Fonte: https://www.bertha-dudde.org/it/proclamation/1928b

1928b La vita - L’attività - La morte - L’inattività

22 maggio 1941: Libro 28

Quindi, la Vita significherà sempre attività, mentre la morte è lo stato dell’inattività. Ma quest’ultima non deve necessariamente manifestarsi esteriormente, finché l’uomo dimora sulla Terra. La vivacità dello spirito non è chiaramente riconoscibile, ma ha piuttosto l’apparenza, come se l’uomo fosse straordinariamente mobile, perché non si occupa con il lavoro spirituale. Ma questa mobilità si riferisce solo all’attività terrena, a ciò che deve essere solo il lavoro secondario. L’attività terrena può bensì procurare una benedizione, ma viene valutato pari al nulla, se non vi è contemporaneamente unito il tendere spirituale.
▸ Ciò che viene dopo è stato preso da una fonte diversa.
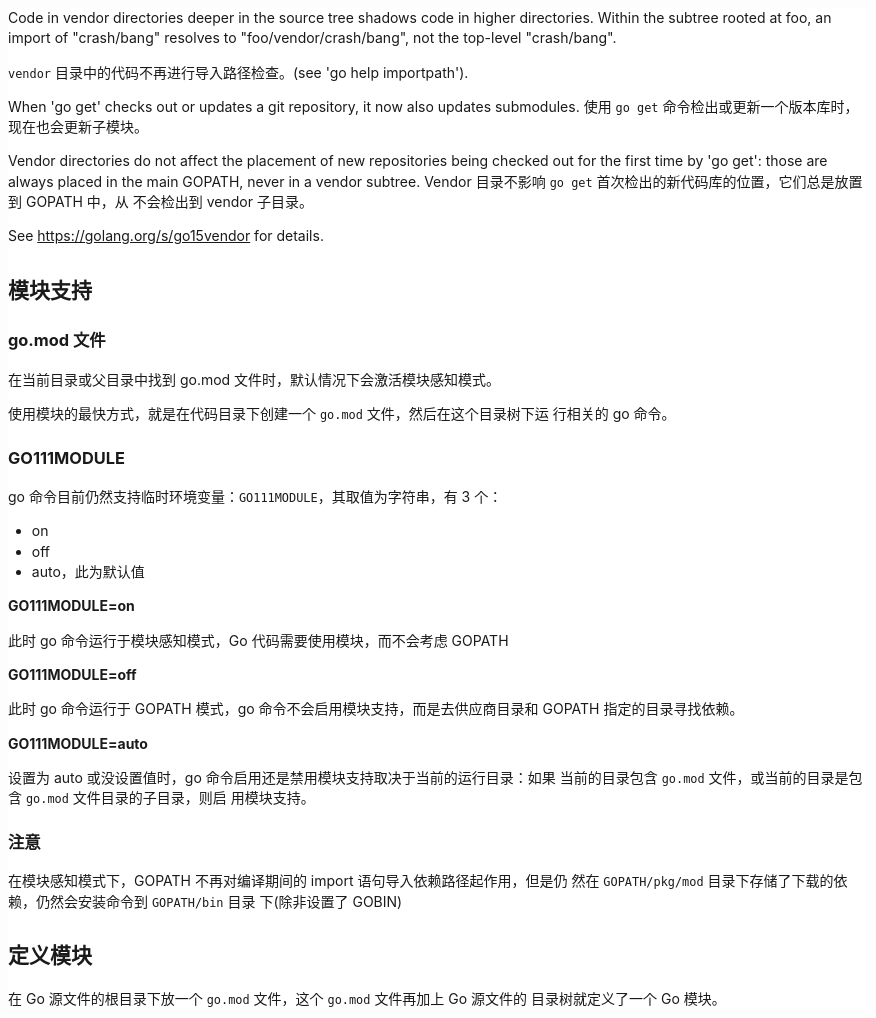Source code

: Code in vendor directories deeper in the source tree shadows code in higher directories. Within the subtree rooted at foo, an import of "crash/bang" resolves to "foo/vendor/crash/bang", not the top-level "crash/bang".

`vendor` 目录中的代码不再进行导入路径检查。(see 'go help importpath').

When 'go get' checks out or updates a git repository, it now also updates submodules.
使用 `go get` 命令检出或更新一个版本库时，现在也会更新子模块。

Vendor directories do not affect the placement of new repositories being checked out for the first time by 'go get': those are always placed in the main GOPATH, never in a vendor subtree.
Vendor 目录不影响 `go get` 首次检出的新代码库的位置，它们总是放置到 GOPATH 中，从
不会检出到 vendor 子目录。

See https://golang.org/s/go15vendor for details.

## 模块支持

### go.mod 文件

在当前目录或父目录中找到 go.mod 文件时，默认情况下会激活模块感知模式。

使用模块的最快方式，就是在代码目录下创建一个 `go.mod` 文件，然后在这个目录树下运
行相关的 go 命令。

### GO111MODULE

go 命令目前仍然支持临时环境变量：`GO111MODULE`，其取值为字符串，有 3 个：
* on
* off
* auto，此为默认值

**GO111MODULE=on**

此时 go 命令运行于模块感知模式，Go 代码需要使用模块，而不会考虑 GOPATH

**GO111MODULE=off**

此时 go 命令运行于 GOPATH 模式，go 命令不会启用模块支持，而是去供应商目录和
GOPATH 指定的目录寻找依赖。

**GO111MODULE=auto**

设置为 auto 或没设置值时，go 命令启用还是禁用模块支持取决于当前的运行目录：如果
当前的目录包含 `go.mod` 文件，或当前的目录是包含 `go.mod` 文件目录的子目录，则启
用模块支持。

### 注意

在模块感知模式下，GOPATH 不再对编译期间的 import 语句导入依赖路径起作用，但是仍
然在 `GOPATH/pkg/mod` 目录下存储了下载的依赖，仍然会安装命令到 `GOPATH/bin` 目录
下(除非设置了 GOBIN)

## 定义模块

在 Go 源文件的根目录下放一个 `go.mod` 文件，这个 `go.mod` 文件再加上 Go 源文件的
目录树就定义了一个 Go 模块。

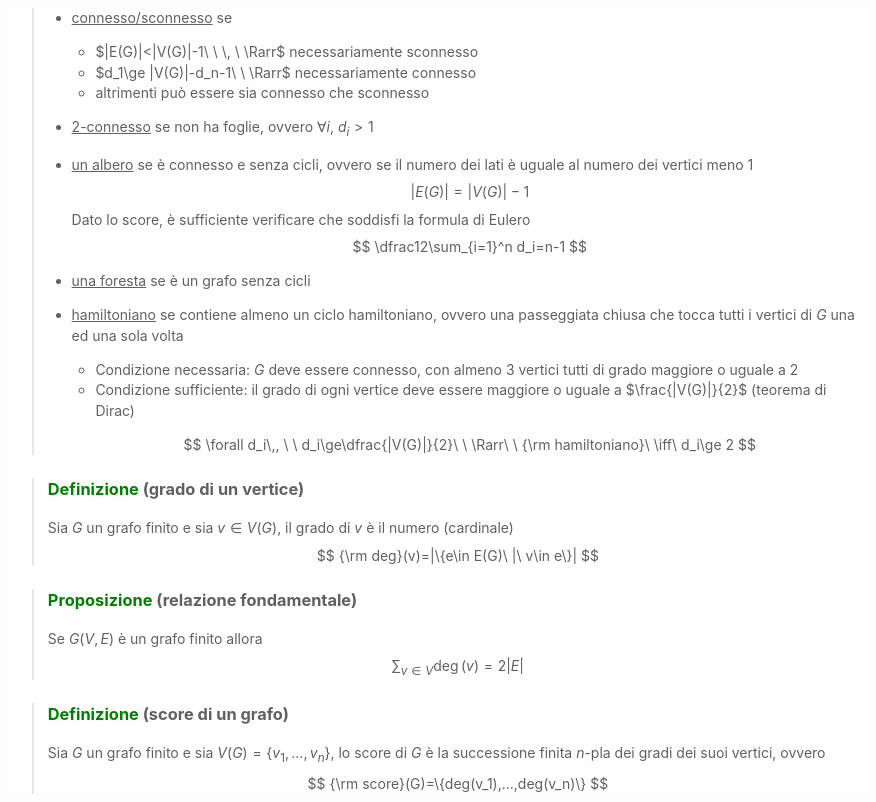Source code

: >
> - <u>connesso/sconnesso</u> se
>   
>   - $|E(G)|<|V(G)|-1\ \ \, \ \Rarr$   necessariamente sconnesso
>   - $d_1\ge |V(G)|-d_n-1\ \ \Rarr$   necessariamente connesso
>   - altrimenti può essere sia connesso che sconnesso
>   
> - <u>2-connesso</u> se non ha foglie, ovvero $\forall i,\ d_i>1$
>
> - <u>un albero</u> se è connesso e senza cicli, ovvero se il numero dei lati è uguale al numero dei vertici meno $1$
>   $$
>   |E(G)|=|V(G)|-1
>   $$
>   Dato lo score, è sufficiente verificare che soddisfi la formula di Eulero
>   $$
>   \dfrac12\sum_{i=1}^n d_i=n-1
>   $$
>
> - <u>una foresta</u> se è un grafo senza cicli
>
> - <u>hamiltoniano</u> se contiene almeno un ciclo hamiltoniano, ovvero una passeggiata chiusa che tocca tutti i vertici di $G$ una ed una sola volta
>
>    - Condizione necessaria: $G$ deve essere connesso, con almeno $3$ vertici tutti di grado maggiore o uguale a $2$
>     - Condizione sufficiente: il grado di ogni vertice deve essere maggiore o uguale a $\frac{|V(G)|}{2}$ (teorema di Dirac)
>
>   $$
>   \forall d_i\,, \ \ d_i\ge\dfrac{|V(G)|}{2}\ \ \Rarr\ \ {\rm hamiltoniano}\ \iff\ d_i\ge 2
>   $$
>



> ### <span style='color: green'>Definizione</span>  (grado di un vertice)
>
> Sia $G$ un grafo finito e sia $v\in V(G)$, il grado di $v$ è il numero (cardinale)
> $$
> {\rm deg}(v)=|\{e\in E(G)\ |\ v\in e\}|
> $$

> ### <span style='color: green'>Proposizione</span>  (relazione fondamentale)
>
> Se $G(V,E)$ è un grafo finito allora
> $$
> \sum_{v\in V} \deg(v)=2|E|
> $$

> ### <span style='color: green'>Definizione</span>  (score di un grafo)
>
> Sia $G$ un grafo finito e sia $V(G)=\{v_1,...,v_n\}$, lo score di $G$ è la successione finita $n$-pla dei gradi dei suoi vertici, ovvero
> $$
> {\rm score}(G)=\{deg(v_1),...,deg(v_n)\}
> $$
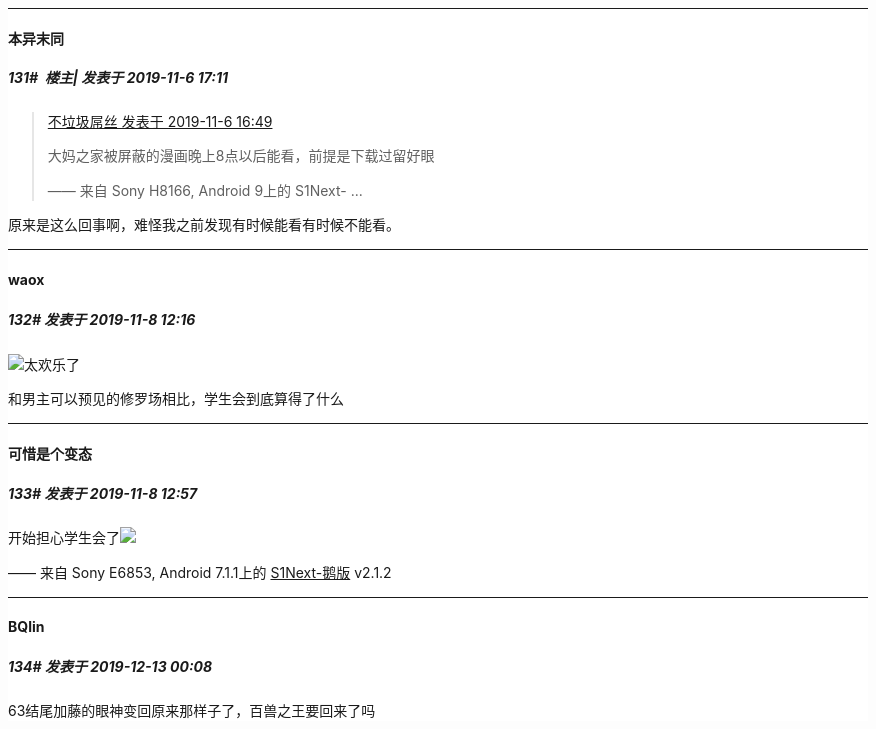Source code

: -----

####  本异末同  
##### 131#         楼主| 发表于 2019-11-6 17:11



<blockquote><a href="httphttps://bbs.saraba1st.com/2b/forum.php?mod=redirect&amp;goto=findpost&amp;pid=45428736&amp;ptid=1819120" target="_blank">不垃圾屌丝 发表于 2019-11-6 16:49</a>

大妈之家被屏蔽的漫画晚上8点以后能看，前提是下载过留好眼


—— 来自 Sony H8166, Android 9上的 S1Next- ...</blockquote>
原来是这么回事啊，难怪我之前发现有时候能看有时候不能看。







-----

####  waox  
##### 132#       发表于 2019-11-8 12:16



<img src="https://static.saraba1st.com/image/smiley/face2017/067.png" referrerpolicy="no-referrer">太欢乐了

和男主可以预见的修罗场相比，学生会到底算得了什么







-----

####  可惜是个变态  
##### 133#       发表于 2019-11-8 12:57




开始担心学生会了<img src="https://static.saraba1st.com/image/smiley/face2017/053.png" referrerpolicy="no-referrer">

—— 来自 Sony E6853, Android 7.1.1上的 [S1Next-鹅版](https://github.com/ykrank/S1-Next/releases) v2.1.2







-----

####  BQlin  
##### 134#       发表于 2019-12-13 00:08




63结尾加藤的眼神变回原来那样子了，百兽之王要回来了吗

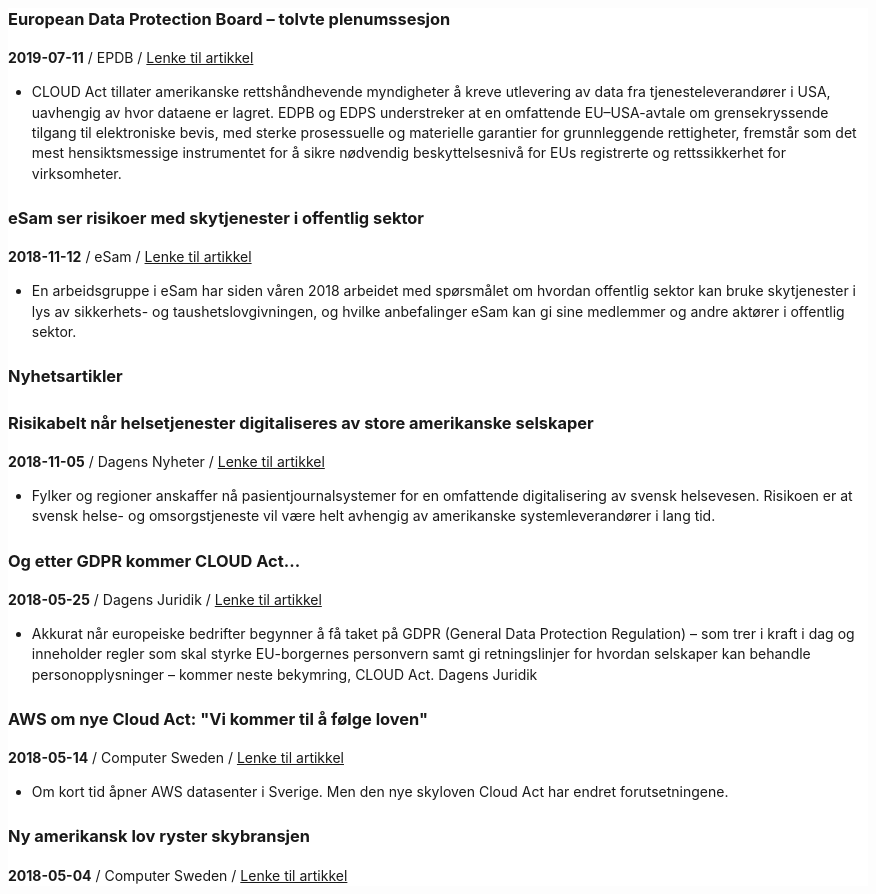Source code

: ### European Data Protection Board – tolvte plenumssesjon

**2019-07-11** / EPDB / [Lenke til artikkel](https://edpb.europa.eu/news/news/2019/european-data-protection-board-twelfth-plenary-session_en)

- CLOUD Act tillater amerikanske rettshåndhevende myndigheter å kreve utlevering av data fra tjenesteleverandører i USA, uavhengig av hvor dataene er lagret. EDPB og EDPS understreker at en omfattende EU–USA-avtale om grensekryssende tilgang til elektroniske bevis, med sterke prosessuelle og materielle garantier for grunnleggende rettigheter, fremstår som det mest hensiktsmessige instrumentet for å sikre nødvendig beskyttelsesnivå for EUs registrerte og rettssikkerhet for virksomheter.

### eSam ser risikoer med skytjenester i offentlig sektor

**2018-11-12** / eSam / [Lenke til artikkel](http://www.esamverka.se/nyheter/nyheter/2018-11-12-esam-ser-risker-med-molntjanster-i-offentlig-sektor.html)

- En arbeidsgruppe i eSam har siden våren 2018 arbeidet med spørsmålet om hvordan offentlig sektor kan bruke skytjenester i lys av sikkerhets- og taushetslovgivningen, og hvilke anbefalinger eSam kan gi sine medlemmer og andre aktører i offentlig sektor.

<h3 style="color: var(--link-color);">Nyhetsartikler</h3>

### Risikabelt når helsetjenester digitaliseres av store amerikanske selskaper

**2018-11-05** / Dagens Nyheter / [Lenke til artikkel](https://www.dn.se/debatt/riskfyllt-nar-vard-digitaliseras-av-stora-amerikanska-foretag/)

- Fylker og regioner anskaffer nå pasientjournalsystemer for en omfattende digitalisering av svensk helsevesen. Risikoen er at svensk helse- og omsorgstjeneste vil være helt avhengig av amerikanske systemleverandører i lang tid.

### Og etter GDPR kommer CLOUD Act...

**2018-05-25** / Dagens Juridik / [Lenke til artikkel](https://www.dagensjuridik.se/nyheter/och-efter-gdpr-kommer-cloud-act-se-till-att-ha-kontroll-over-era-molntjanster/)

- Akkurat når europeiske bedrifter begynner å få taket på GDPR (General Data Protection Regulation) – som trer i kraft i dag og inneholder regler som skal styrke EU-borgernes personvern samt gi retningslinjer for hvordan selskaper kan behandle personopplysninger – kommer neste bekymring, CLOUD Act. Dagens Juridik

### AWS om nye Cloud Act: "Vi kommer til å følge loven"

**2018-05-14** / Computer Sweden / [Lenke til artikkel](https://computersweden.idg.se/2.2683/1.702133/aws-cloud-act)

- Om kort tid åpner AWS datasenter i Sverige. Men den nye skyloven Cloud Act har endret forutsetningene.

### Ny amerikansk lov ryster skybransjen

**2018-05-04** / Computer Sweden / [Lenke til artikkel](https://computersweden.idg.se/2.2683/1.701858/cloud-act)

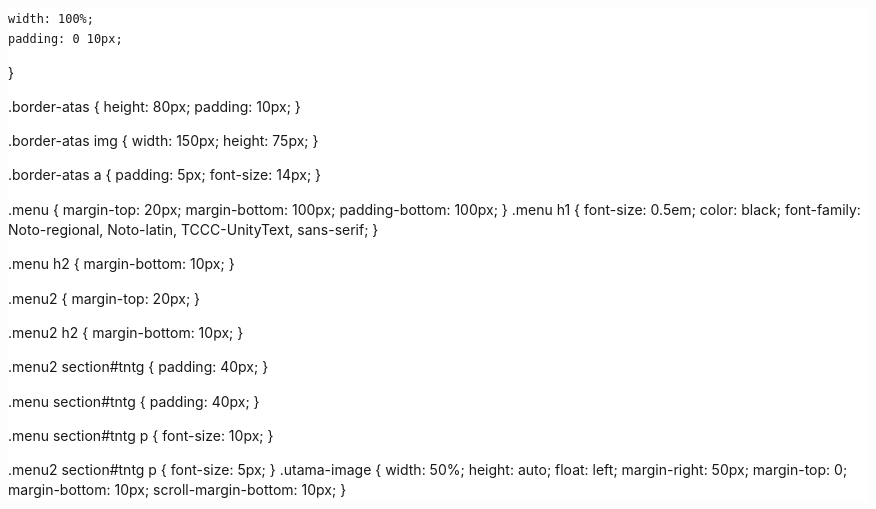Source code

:     width: 100%;
    padding: 0 10px;
  }

  .border-atas {
    height: 80px;
    padding: 10px;
  }

  .border-atas img {
    width: 150px;
    height: 75px;
  }

  .border-atas a {
    padding: 5px;
    font-size: 14px;
  }

  .menu {
    margin-top: 20px;
    margin-bottom: 100px;
    padding-bottom: 100px;
  }
  .menu h1 {
      font-size: 0.5em;
      color: black;
      font-family: Noto-regional, Noto-latin, TCCC-UnityText, sans-serif;
    }

  .menu h2 {
    margin-bottom: 10px;
  }

  .menu2 {
    margin-top: 20px;
  }

  .menu2 h2 {
    margin-bottom: 10px;
  }

  .menu2 section#tntg {
    padding: 40px;
  }

  .menu section#tntg {
    padding: 40px;
  }

  .menu section#tntg p {
    font-size: 10px;
  }

  .menu2 section#tntg p {
    font-size: 5px;
  }
  .utama-image {
      width: 50%; 
      height: auto; 
      float: left; 
      margin-right: 50px; 
      margin-top: 0;
      margin-bottom: 10px;
      scroll-margin-bottom: 10px; 
    }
Il lavoro terreno deve dapprima contribuire a liberare lo spirito nell’uomo, e questo può essere ottenuto solo attraverso l’attività d’amore. Quello che l’uomo fa con questo desiderio, di aiutare sia terrenamente come anche spiritualmente, sono delle opere d’amore, che danno la sospirata libertà allo spirito, che aiuta quindi alla Vita a ciò che finora era morto. Ogni lavoro però, che non ha lo scopo di una redenzione spirituale, che è rivolto unicamente alla conservazione o al miglioramento del terreno, cioè alla vita corporea, malgrado l’attività apparente è totalmente senza influenza sullo sviluppo dello spirito, e dato che la vita terrena presto finisce, il successo di questa è appunto lo stato dell’inattività, dal quale l’essere non può più liberarsi come sulla Terra, ma ha bisogno di un amorevole aiuto. Ora un essere deve prima far diventare attivo il suo amore su quest’anima senza vita, affinché le venga apportata la Forza. L’essere stesso senza vita deve avere la volontà di diventare attivo là, dove può aiutare attraverso l’amore, solo allora ciò che è senza vita si risveglia alla Vita, solo allora è vinto lo stato di morte, solo allora l’essere entra nella vera Vita, perché solo l’attività dello spirito è Vita.